7. Crown Obligations to Victims and Witnesses
Victims and witnesses may have a significant interest in whether an accused person is released from custody. Crown counsel should be aware of the interest of victims and witnesses in the release of the accused on bail, particularly in situations where the conduct reflected in the charges may imply a potential threat to the victim or witness. Section 515(4)(d) provides for a non-contact order as a condition of release. Section 515(12) provides that even where an accused has been detained, the justice may order that the accused abstain from communication with a victim or witness or any other person named in the order. Section 515(13) requires the justice to specifically state that he or she has
“considered the safety and security of every victim of the offence.”
Crown counsel must communicate information related to the bail proceedings to victims and witnesses and ensure that they are informed about the custodial status of the accused following the bail hearing. Section 515(14) requires the justice to provide a copy of the order to any victim of the offence upon request by the victim.
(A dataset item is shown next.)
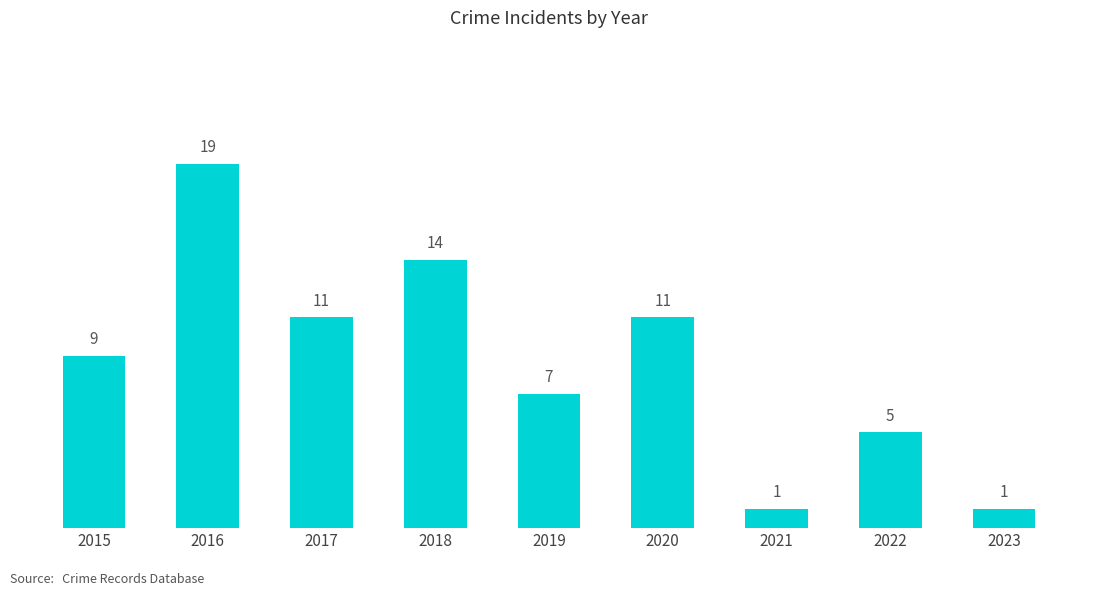

The chart shows a value of 1 at 2021. True or false?

True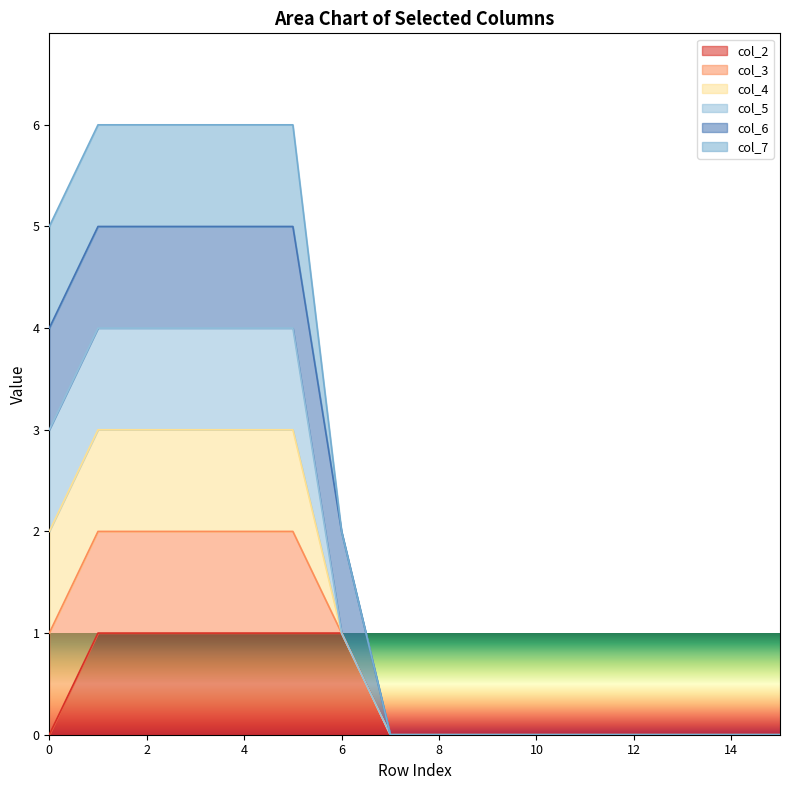

How many values in the col_2 series exceed 0?

6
See Deskbook chapter 5.6
“Victims of Crime”, paragraph 4.4
“Bail hearings.”Footnote 31
8. Bail Forfeiture
Part XXV of the Criminal Code,
“Effect and Enforcement of Recognizances”, provides the legal and procedural framework for the enforcement of recognizances, including forfeiture of a recognizance: section 771.
In exercising discretion on whether to pursue forfeiture proceedings, Crown counsel should consider the following factors:
- the need to protect the integrity of the justice system;
- the seriousness of the charge;
- whether forfeiture is practical in the circumstances of the particular case;
- the degree of fault of any surety in the accused’s failure to comply with the order and any efforts made by that surety to render the accused.